La ville

A Lausanne l’autre matin, une heure de bonheur!
j’y ai vécu les vingt-cinq premières années de mon existence avant de m’en éloigner pendant les vingt-cinq qui ont suivi. Il m’aura fallu ce détour par le Haut-Jorat pour reconnaître ce miracle que constituent la naissance d’une ville, sa croissance, son opulence et le cortège de ses bienfaits.
Je crois bien que je n’étais pas retourné à Lausanne depuis cette époque, l’esprit libre et par beau temps. Je l’ai retrouvée comme elle était alors, Lausanne est coquette, Lausanne est légère, elle a la tête dans les nuages, l’allure d’une fiancée qui s’émancipe. Je n’y décèle aucune trace de la terre et de la boue sur laquelle elle est bâtie, nulle part. Pas de vert non plus, ni celui des prés qui aveugle, ni celui des sapins en deuil.
Tout y est léger, aux dimensions de notre espèce, noble gris qui respire sous le soleil, rehaussé ici et là par les traces laissées par le pied d’Iris. Et puis là-haut le ciel bleu et froid qui efface les noirceurs de l’homme.
Je remonte dans le brouillard qui ne s’est pas dissipé au Riau, mais je reviendrai goûter à Lausanne, l’esprit libre.

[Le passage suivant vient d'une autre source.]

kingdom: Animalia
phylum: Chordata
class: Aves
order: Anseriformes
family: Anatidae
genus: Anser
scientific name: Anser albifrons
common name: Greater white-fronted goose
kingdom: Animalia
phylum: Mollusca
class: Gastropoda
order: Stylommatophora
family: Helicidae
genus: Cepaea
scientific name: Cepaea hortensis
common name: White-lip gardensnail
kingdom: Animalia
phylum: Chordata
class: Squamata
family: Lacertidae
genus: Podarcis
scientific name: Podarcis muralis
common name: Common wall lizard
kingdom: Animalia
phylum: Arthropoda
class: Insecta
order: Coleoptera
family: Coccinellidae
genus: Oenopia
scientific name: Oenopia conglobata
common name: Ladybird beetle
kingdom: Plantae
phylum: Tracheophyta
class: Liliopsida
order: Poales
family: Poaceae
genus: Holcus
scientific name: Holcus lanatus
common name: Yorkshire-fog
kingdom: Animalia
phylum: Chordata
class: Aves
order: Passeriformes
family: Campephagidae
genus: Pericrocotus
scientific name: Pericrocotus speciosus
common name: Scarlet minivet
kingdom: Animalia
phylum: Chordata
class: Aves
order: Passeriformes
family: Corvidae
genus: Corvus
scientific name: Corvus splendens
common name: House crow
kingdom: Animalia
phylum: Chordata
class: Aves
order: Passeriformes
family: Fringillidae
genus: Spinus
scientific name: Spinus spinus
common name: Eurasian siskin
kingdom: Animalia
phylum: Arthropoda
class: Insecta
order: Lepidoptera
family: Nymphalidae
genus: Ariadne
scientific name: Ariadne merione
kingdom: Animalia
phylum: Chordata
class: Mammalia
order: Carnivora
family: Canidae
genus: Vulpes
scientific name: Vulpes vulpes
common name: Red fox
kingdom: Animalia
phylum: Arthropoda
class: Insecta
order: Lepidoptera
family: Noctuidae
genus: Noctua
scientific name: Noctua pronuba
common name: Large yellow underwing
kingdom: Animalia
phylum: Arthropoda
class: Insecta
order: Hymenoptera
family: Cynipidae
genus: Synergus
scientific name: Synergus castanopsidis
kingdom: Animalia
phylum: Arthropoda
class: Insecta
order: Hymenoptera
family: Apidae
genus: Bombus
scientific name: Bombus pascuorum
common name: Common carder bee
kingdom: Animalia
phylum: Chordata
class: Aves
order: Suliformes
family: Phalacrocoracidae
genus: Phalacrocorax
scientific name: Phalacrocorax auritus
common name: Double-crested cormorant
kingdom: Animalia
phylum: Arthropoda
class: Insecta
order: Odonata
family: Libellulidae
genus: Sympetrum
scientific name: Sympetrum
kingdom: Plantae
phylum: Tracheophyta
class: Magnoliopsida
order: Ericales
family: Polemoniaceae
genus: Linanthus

Racommoder hier avec aujourd’hui, puis aujourd’hui avec demain, ainsi de suite? Que de romantisme!
L’aujourd’hui a été mis à notre disposition pour abouter – précipitamment et dans l’angoisse – les morceaux du temps. Et nous disposons pour réaliser à chaque instant de notre vie ce noeud papillon de moins de temps qu’Alexandre lorsqu’il a tranché le noeud gordien.
Pour réduire le risque de cette délicate opération, il convient de faire se chevaucher le plus généreusement possible le passé et l’avenir. C’est d’ailleurs sur ce dernier point que se distinguent les fous des sages!

Jean Prod’hom

II

J’apprends que la dernière statue équestre de Franco a été déboulonnée à Santander jeudi passé. Mais qu’a-t-on fait du cheval?

Jean Prod’hom

Bellevaux

Le solstice passe et les jours s’allongent. Je songe à l’amie âgée d’un musicien valaisan avec lequel je travaillais à la rédaction d’un ouvrage sur le val d’Anniviers. Je les rejoignais régulièrement dans un appartement sombre de Bellevaux. La vieille n’éclairait pas son appartement, ni en été ni en hiver. Elle m’expliqua qu’une dame distinguée dont elle avait lavé autrefois les draps sales lui avait confié qu’elle était devenue riche – et avait joui d’un coquet succès mondain – au terme de l’accumulation obstinée de menues économies.
Lorsque je lui conseillai tout bonnement de résilier l’abonnement dont elle était la titulaire pour accélérer son accès aux feux de la rampe, elle me regarda les yeux grand ouverts, secouée par tant d’incompréhension. La vieille me fit comprendre alors que cette résiliation l’aurait à tout jamais empêchée de faire ses économies quotidiennes.

L’une a laissé ses ancêtres sur les bords du détroit de Messine, l’autre sur les rives de la Manche, elles m’ont souri vendredi après-midi comme si je leur avais offert une rose.